BÖBREK NAKLİ’NDE ‘OLMAZ DENİLEN’ YENİ YÖNTEMLER
İki farklı böbreği başarıyla tek kişiye takabiliyoruz!
Ülkemizde kadavradan yapılan nakil az olsa da, gerek teknolojideki ilerlemeler gerekse hekimlerin bilgi ve tecrübesi, günümüzde imkansız denileni dahi mümkün hale getiriyor. Prof. Dr. Bülent Oktay toplantıda yaptığı konuşmada, en yeni yöntemlerden biri olan Dual (ikili) böbrek nakli ile ilgili şu bilgileri verdi: “Böbrek nakli hasta sayısı çok ama kadavra bağışı ülkemizde çok az. Dolayısıyla bağışlanan böbrekler, çok kıymetli ve her birini özel olarak değerlendiriyoruz. Örneğin kadavradan bağışlanan iki normal fonksiyonlu böbreğin her birini başka bir hastaya takıyor ve iki hastayı da sağlığına kavuşturuyoruz. Ancak yaşı yüksek bazı kadavralardan elde edilen böbrekler bazen tek başına takıldığında yeterli randımanı sağlamıyor. Tek takıldığında yeteri kadar görev yapamayacağı düşünülen bu böbrekler genelde dünyanın her yerinde reddedilir. Ama biz bunları da değerlendiriyoruz; 2 böbreği, bir kişiye takıyoruz. Buna ikili yani 'Dual Böbrek' diyoruz. Diyalize bağlı kalmak zorunda kalan hastalara bu böbrekleri takarak onların yeniden sağlıklarına kavuşmasını sağlıyoruz.”

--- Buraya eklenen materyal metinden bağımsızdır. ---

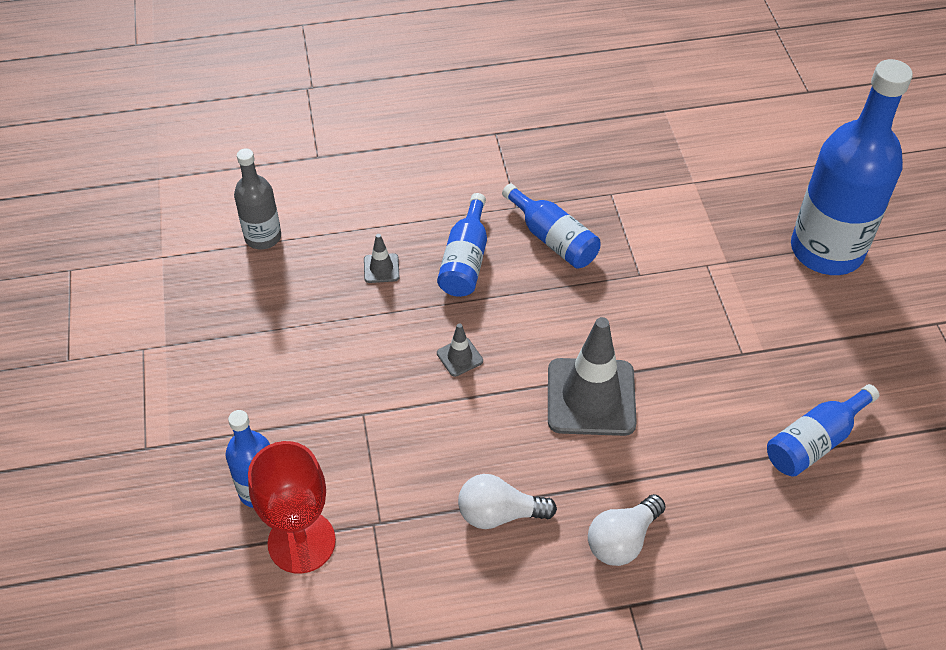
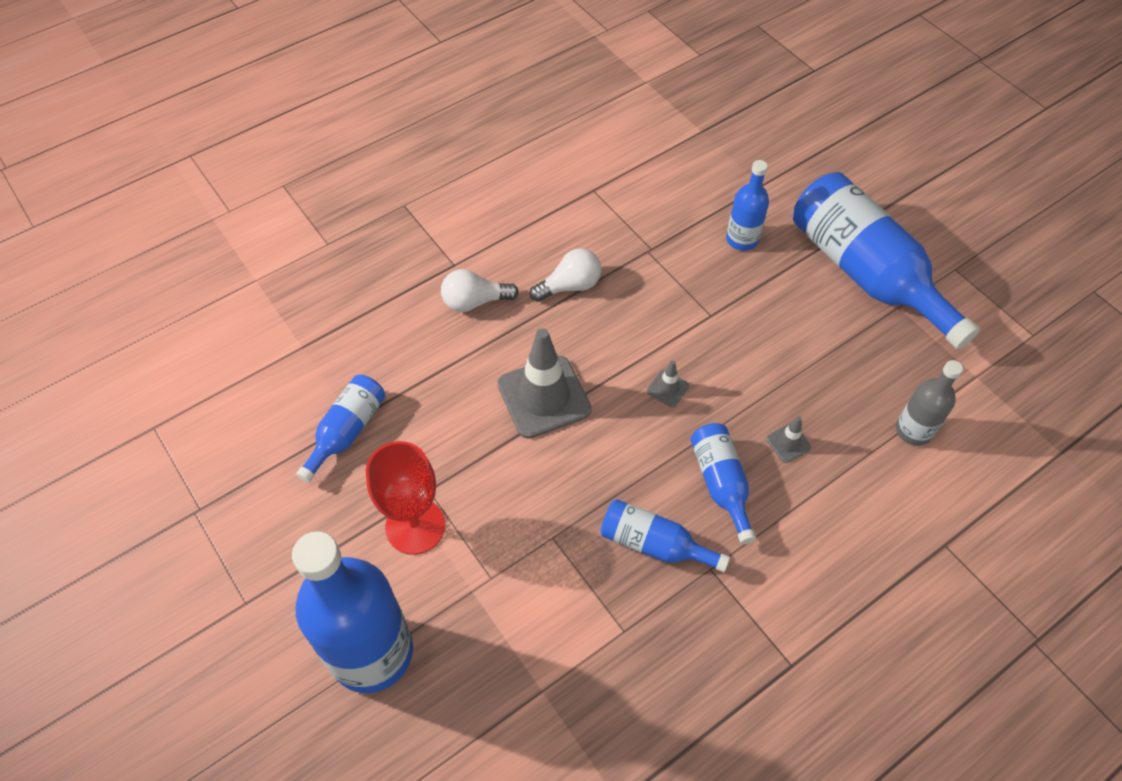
camera: 155 degrees right, 5 degrees up
(162, 393) = (865, 273): none -> blue bottle
(301, 542) = (690, 221): red goblet -> red goblet (415, 526)
(622, 540) = (475, 301): white light bulb -> white light bulb turned 120 degrees counterclockwise

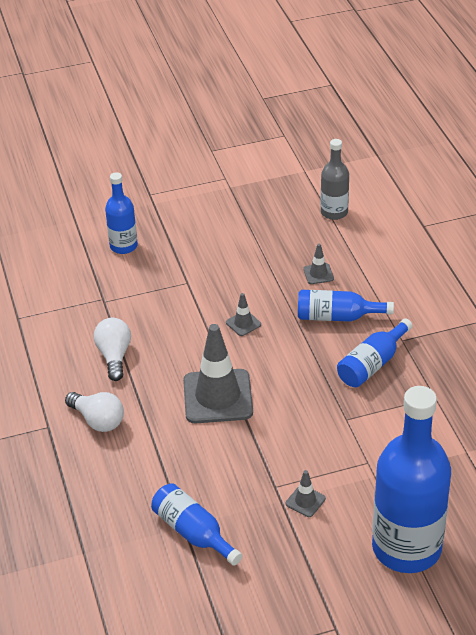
camera: 70 degrees left, 15 degrees down
(415, 526) = (305, 501): red goblet -> grey traffic cone
(475, 301) = (98, 420): white light bulb -> white light bulb turned 60 degrees counterclockwise
(865, 273) = (192, 193): blue bottle -> none

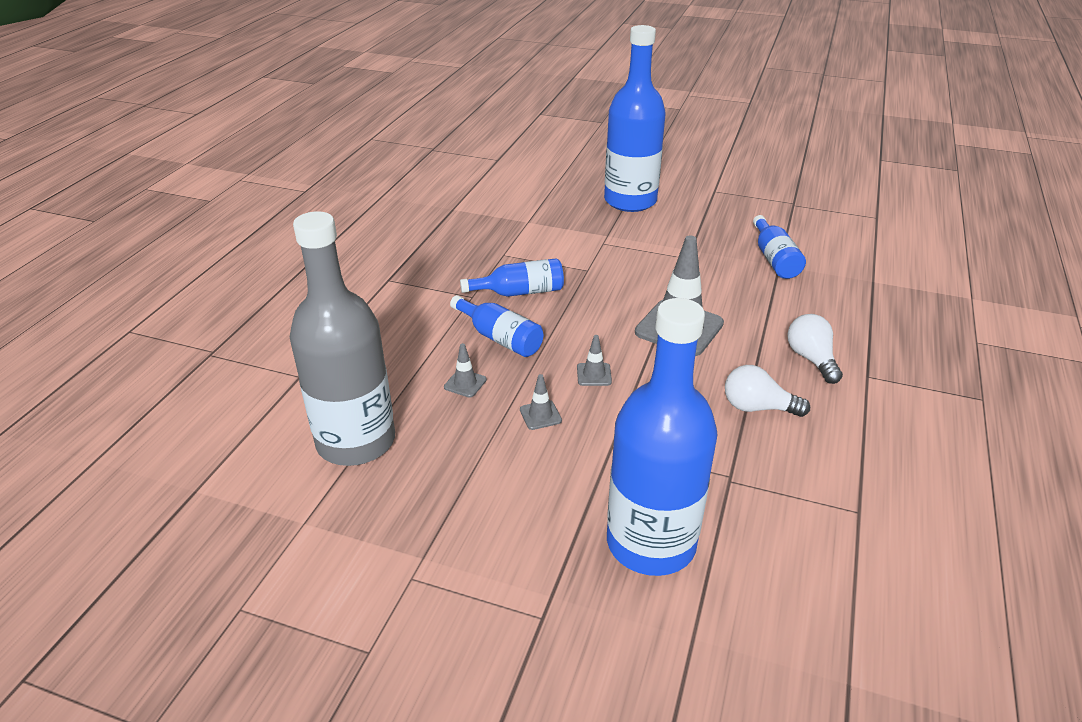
camera: 145 degrees left, 5 degrees down
(114, 356) = (757, 407): white light bulb -> white light bulb turned 75 degrees clockwise
(123, 246) = (651, 543): blue bottle -> blue bottle, size x1.98
(305, 501) = (673, 243): grey traffic cone -> grey traffic cone (540, 415)
(334, 212) = (356, 441): grey bottle -> grey bottle, size x1.98

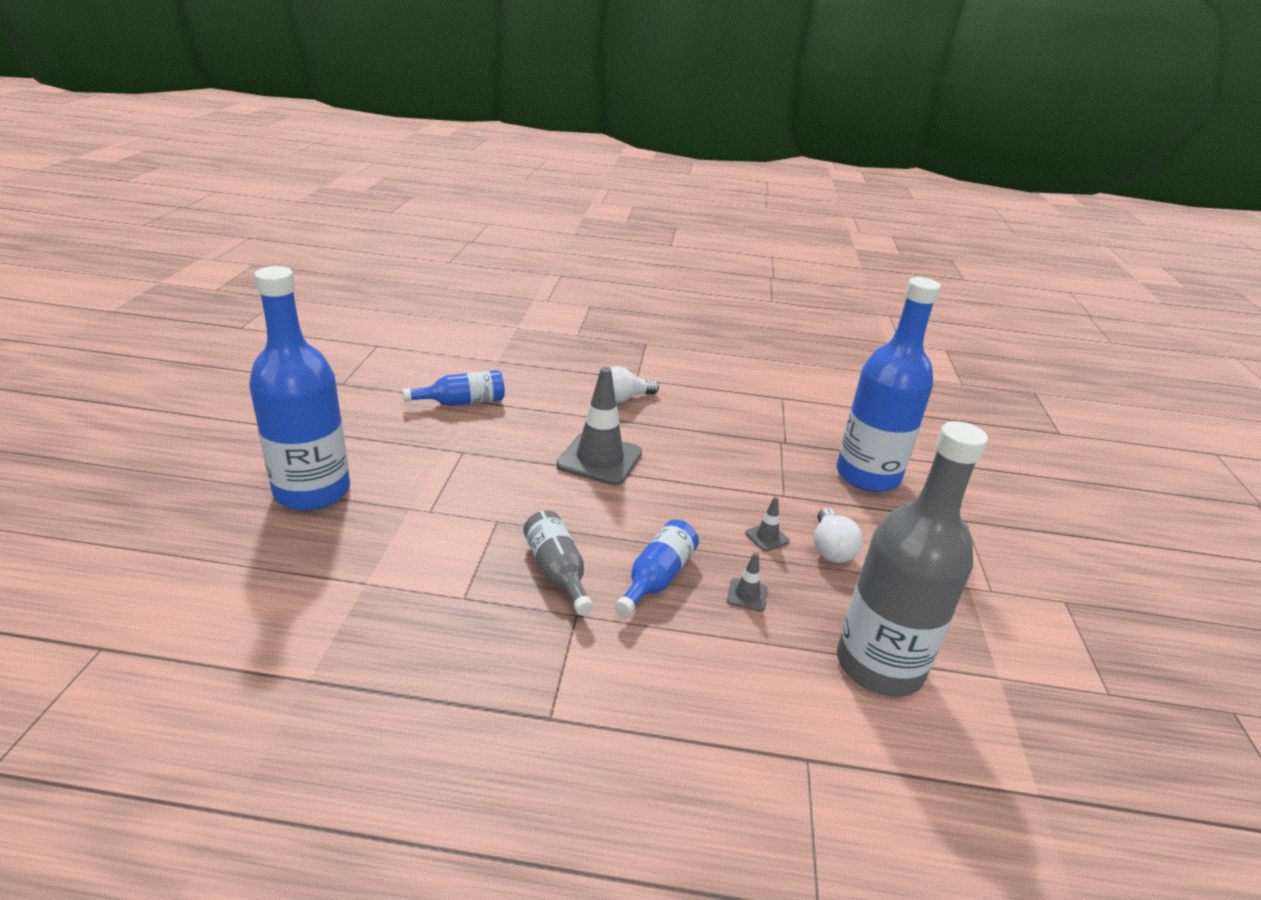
camera: 105 degrees left, 5 degrees down
(520, 292) = (557, 572): blue bottle -> grey bottle
(594, 374) = (693, 508): grey traffic cone -> none
(757, 407) = (697, 426): white light bulb -> white light bulb (830, 548)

Böbreği artık doğum yolundan çıkarabiliyoruz!
Acıbadem Üniversitesi Tıp Fakültesi Genel Cerrahi Anabilim Dalı Öğretim Üyesi Prof. Dr. İbrahim Berber de konuşmasında, ülkemizde son yıllarda cerrahi tekniklerde de çok önemli gelişmeler yaşandığını belirtirken, artık nakil operasyonlarının büyük bir kısmının kapalı yöntemle, yani vücutta kesi olmadan üç dört minik delik aracılığıyla gerçekleştirildiğini söyledi. Bu sayede böbrek vericilerinin eskiye oranla çok daha kolay geçen operasyonlarla yakınlarının hayatını kurtarabildiğini belirten Prof. Dr. İbrahim Berber “Hatta böbreği artık karın duvarından değil, doğum yolundan dışarı çıkarabiliyoruz. Bu sayede hastanın karnında herhangi bir kesi yapmak zorunda kalmıyoruz. Böylece verici ameliyat sonrası daha çabuk ayağa kalkıyor, işine daha çabuk dönebiliyor. Daha iyi kozmetik sonuç elde ediyoruz. Ameliyat sonrası ağrı kesici ihtiyacı da daha az oluyor'' dedi. Türkiye’nin organ naklinde dünyanın en ileri ülkelerinden biri olduğunu buna karşın tek sorunun kadavradan organ bağışının yetersizliği olduğunu vurgulayan Prof. Dr. İbrahim Berber, “Ülkemizde gelişmiş ülkelerin tam tersine olacak şekilde kadavradan organ bağışıyla yapılan nakiller yüzde 20 civarında, canlıdan yapılan nakiller yüzde 80 civarında. Bizim çabamız kadavradan organ bağışını artırmak” diye konuştu.
Böbrek nakli diyalizle kıyas kabul etmiyor
Acıbadem Üniversitesi Tıp Fakültesi Nefroloji Bilim Dalı Başkanı Prof. Dr. Ülkem Çakır da konuşmasında, böbrek naklinin diyalize göre tartışmasız daha uzun ve kaliteli yaşam sunduğunu belirtirken, buna karşın ülkemizde çoğunlukla organ bağışına karşı kültürel önyargıların organ naklinin önünde en önemli engeli oluşturduğunu söyledi. Organ nakli öncesi hem alıcı hem de vericinin çok iyi değerlendirilmesi gerektiğini belirten Prof. Dr. Ülkem Çakır “Organ nakli cerrahları çok güzel ameliyatlar gerçekleştiriyorlar ama bu mucizenin sürmesi için hastaların takipleri çok düzenli olarak nefrologlar tarafından yapılmalı. İlaçlar kontrol edilmeli, genel sağlık durumları kontrol edilmeli. Nakil olmakla bitmiyor, çok düzenli takibinin yapılması gerekiyor” diye konuştu.